IT'S NOT LUPUS!! Ok... Then What?

    I went back to the rheumatologist yesterday--headache and all.  I've dug my heels (and bank account) in this far and I want a diagnosis.  Except now it's getting scary.  It's one thing to know your body enough to know something is wrong and have your gut know that this isn't just fibromyaglia and a virus, but to have not one, not two, but  three doctors agree with you while they try to figure it out, well... yeah.  The third, the new rheumatologist is determined to figure out just what "it" is, considering it definitely isn't neurological, tests confirmed it wasn't tick borne, hepatic, and most likely wasn't viral (unless today's test said otherwise), so off we go to autoimmune and the "other" category.  Unless it's Lyme--again.  The doc sent my test to a special private lab just to be on the safe side with that one.
     Turns out, no, it's not viral at all. I've been tortured with doxicycline for the past few years for NO reason because odds are the past few positive Lyme tests were false positives (dumbass doctors and their cheap ass, corner cutting tests!), and well, IT'S NOT LUPUS!  Sounds like something straight out of House, right?  Welcome to my life..but it gets better!  Okay, not really.  Kind of.
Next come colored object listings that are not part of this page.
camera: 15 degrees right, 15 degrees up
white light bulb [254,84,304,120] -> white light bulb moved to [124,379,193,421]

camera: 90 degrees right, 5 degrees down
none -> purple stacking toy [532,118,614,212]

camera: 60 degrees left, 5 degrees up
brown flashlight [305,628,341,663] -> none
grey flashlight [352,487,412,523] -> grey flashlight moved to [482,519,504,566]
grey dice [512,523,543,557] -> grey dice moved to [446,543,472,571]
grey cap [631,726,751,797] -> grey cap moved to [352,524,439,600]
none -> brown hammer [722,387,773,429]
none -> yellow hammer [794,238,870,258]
      I've been misdiagnosed for over a decade now.  I don't have Fibromyalgia (yay!).  I have an autoimmune disorder.  (Um. Yeah) Of that, the doc is 100% certain of.  Another 15 pages of lab results (but there were only like 8 vials, if that--nice!) ruled out RA, Lupus (I also have over a decade of labs to support those claims), anything involving my thyroid, muscle proteins, and a bunch of other stuff (I started to get really nervous as she checked off what it wasn't).  What is it?  I don't know. Well, we don't.  Not yet.  I have to go in for a CT scan of my chest and abdomen to either confirm sarcoidosis or send her to the next on the list (something similar, but she refused to tell me--I'm not sure if I know that's a good thing or not).  But I do know that I am that much closer to having a diagnosis.  Unfortunately, after dealing with it for over a decade, odds are, it's going to be something that I'm going to have to manage, instead of hope for remission of some sort.  And another bonus?  Glad I stopped taking the muscle relaxers that really weren't working--as we were talking about my prescriptions--what the doc would and wouldn't take over (and which doc should take over) it turns out that the muscle relaxer my still soon-to-be-fired rheumy (have to wait to straighten out the rx thing, which'll be another 6-8 weeks)  gave me fell out of favor because of its possible toxicity and highly addictive properties.  It's not SO toxic that the FDA pulled it off shelves (worse drugs are out there at the moment), but it fell out of favor years ago for a reason.  So he not only misdiagnosed me from the start, he tried to kill me.  Great. (I'll rant about his sorry arse later).
     But now reality is starting to sink in.  This is real.  It's one thing to learn about these diseases, to want to help others.  To have an invisible illness that you know isn't degenerative, but understand how hard it is to live a normal life just the same and raise awareness for all of them.  It's like looking through a window, feeling their pain, but at the same time thinking "thank God that isn't me."  Except now it is.  And now the stakes are higher.  Because before there was that tiny bit of hope that this was maybe just a virus--a series of lab errors.  But it's not. It's real. And it has a very real consequence.  I found out a few years ago I'm a match to be able to donate a kidney to my mom.  Having an autoimmune disorder like this--like most of them--automatically disqualifies me.  Nothing could be done earlier because I kept screwing up my knees and had to have surgery (or a few dozen stitches) and her blood pressure wasn't under control enough, but now it's too late.  But somehow she knew that already and already accepted it.  I wish it was that easy for me.  I can accept anything else that's thrown at me after a bit of processing, but this is definitely going to take awhile.